• Excerto do texto
+ + + +

História de uma chuva de estrelas

No Pictorial Quilt, os observadores podem ir até à segunda fila de painéis, andar três quadrados para a direita e descobrir o dinâmico painel central. Formas alaranjadas semelhantes a cometas, encimadas por estrelas, pendem em direcção à Terra enquanto quatro figuras humanas – uma família – levantam os braços, talvez manifestando surpresa medo ou ambos. Há um coelho sentado no canto esquerdo inferior e um gato inclinado para o canto inferior direito. Uma mão fantasmagoricamente desmembrada flutua no topo esquerdo.

quilt colcha de retalhos

Chuva de estrelas de Powers. “As Estrelas Cadentes", uma gravura em madeira de 1889 mostra uma chuva de meteoros em 1833. Science History Images/Alamy

Todos os anos, estrelas cadentes rasgam o céu no mês de Novembro durante a chuva de meteoros das Leónidas, mas algumas chuvas são mais intensas do que outras. A cada 33 anos, aproximadamente, as Leónidas fazem “chover” centenas de milhares de meteoros por hora. Em 1833, as Leónidas maravilharam os espectadores com entre 50.000 e 150.000 meteoros por hora, um acontecimento celebrado por Harriet Powers no seu quilt.

O quadrado, escreveu Harriet Powers, mostra “a chuva de estrelas de 13 de Novembro de 1833. As pessoas estavam assustadas e pensavam que o fim tinha chegado. A mão de Deus serenou as estrelas. Os bandidos levantaram-se das camas a correr.” Foi um acontecimento verídico – a chuva de estrelas das Leónidas de 1893. As estrelas cadentes pareciam chuva. “As pessoas estavam aterrorizadas e muitas achavam que era o dia do julgamento final”, explica Miles. “Teorizavam que Deus estava a levar o mundo ao seu fim e alguns esclavagistas temeram que talvez fosse o pecado de terem pessoas como sua propriedade que os estava a conduzir a este momento de juízo.”

A chuva de meteoros aconteceu antes de Powers ter nascido – mas ela ouviu as histórias. O quilt era o seu próprio relato do acontecimento: trauma, problemas, caos e, por fim, a salvação representada pela mão de Deus.

Em exibição

O Pictorial Quilt, exposto em Nashville em 1897, foi comprado por um grupo de “senhoras da faculdade” da Universidade de Atlanta para oferecer ao reverendo Charles Cuthbert Hall, possivelmente para celebrar a sua nomeação como presidente do Seminário Teológico União.

+ + + +

• Dados fornecidos
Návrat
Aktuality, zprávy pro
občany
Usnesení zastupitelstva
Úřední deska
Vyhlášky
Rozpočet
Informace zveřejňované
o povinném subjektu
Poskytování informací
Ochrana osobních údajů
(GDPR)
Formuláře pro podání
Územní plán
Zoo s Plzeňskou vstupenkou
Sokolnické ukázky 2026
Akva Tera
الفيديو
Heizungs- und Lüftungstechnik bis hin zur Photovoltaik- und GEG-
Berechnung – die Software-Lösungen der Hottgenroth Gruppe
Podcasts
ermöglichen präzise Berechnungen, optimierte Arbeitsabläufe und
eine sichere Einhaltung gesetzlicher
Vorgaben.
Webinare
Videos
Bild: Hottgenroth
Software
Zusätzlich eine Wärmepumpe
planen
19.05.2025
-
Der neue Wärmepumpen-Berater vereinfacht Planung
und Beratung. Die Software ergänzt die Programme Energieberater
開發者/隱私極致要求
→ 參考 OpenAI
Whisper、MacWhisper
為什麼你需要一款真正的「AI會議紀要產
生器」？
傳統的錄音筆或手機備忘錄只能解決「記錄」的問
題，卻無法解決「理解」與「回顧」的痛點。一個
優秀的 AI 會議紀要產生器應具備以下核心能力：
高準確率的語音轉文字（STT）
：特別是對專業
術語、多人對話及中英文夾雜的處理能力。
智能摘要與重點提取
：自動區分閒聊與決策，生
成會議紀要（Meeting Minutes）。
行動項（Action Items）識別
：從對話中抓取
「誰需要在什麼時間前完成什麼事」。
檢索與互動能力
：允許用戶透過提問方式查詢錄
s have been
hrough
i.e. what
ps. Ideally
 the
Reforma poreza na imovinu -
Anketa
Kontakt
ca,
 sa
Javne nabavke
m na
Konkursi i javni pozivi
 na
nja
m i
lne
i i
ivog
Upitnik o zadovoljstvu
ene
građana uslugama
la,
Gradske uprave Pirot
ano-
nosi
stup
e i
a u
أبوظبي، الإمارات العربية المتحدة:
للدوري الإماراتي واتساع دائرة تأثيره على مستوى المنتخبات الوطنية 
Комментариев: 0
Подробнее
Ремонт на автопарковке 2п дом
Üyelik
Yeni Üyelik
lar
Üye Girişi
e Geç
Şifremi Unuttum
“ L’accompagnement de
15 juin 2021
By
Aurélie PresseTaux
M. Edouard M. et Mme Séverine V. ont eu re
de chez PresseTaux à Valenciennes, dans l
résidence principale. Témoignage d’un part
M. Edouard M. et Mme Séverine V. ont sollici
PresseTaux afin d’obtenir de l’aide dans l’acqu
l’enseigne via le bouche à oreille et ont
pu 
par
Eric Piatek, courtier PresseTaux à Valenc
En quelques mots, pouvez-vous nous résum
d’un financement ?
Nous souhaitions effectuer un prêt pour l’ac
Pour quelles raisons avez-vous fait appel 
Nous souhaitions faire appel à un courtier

+ + + +

• Tarefa 1
Responda, com base no excerto sobre a chuva de estrelas:
(a) Que animal está sentado no canto esquerdo inferior do painel central?
(b) De quantos em quantos anos, aproximadamente, as Leónidas fazem "chover" centenas de milhares de meteoros por hora?
(c) Em que cidade foi exposto o Pictorial Quilt em 1897?
• Tarefa 2
Reproduza sem alterações, do excerto sobre a chuva de estrelas, tudo desde "No Pictorial Quilt, os" até "no topo esquerdo.".
Os dados não têm qualquer relação com o excerto.

• Resolução 1
(a) Um coelho.
(b) A cada 33 anos, aproximadamente.
(c) Em Nashville.

• Resolução 2
No Pictorial Quilt, os observadores podem ir até à segunda fila de painéis, andar três quadrados para a direita e descobrir o dinâmico painel central. Formas alaranjadas semelhantes a cometas, encimadas por estrelas, pendem em direcção à Terra enquanto quatro figuras humanas – uma família – levantam os braços, talvez manifestando surpresa medo ou ambos. Há um coelho sentado no canto esquerdo inferior e um gato inclinado para o canto inferior direito. Uma mão fantasmagoricamente desmembrada flutua no topo esquerdo.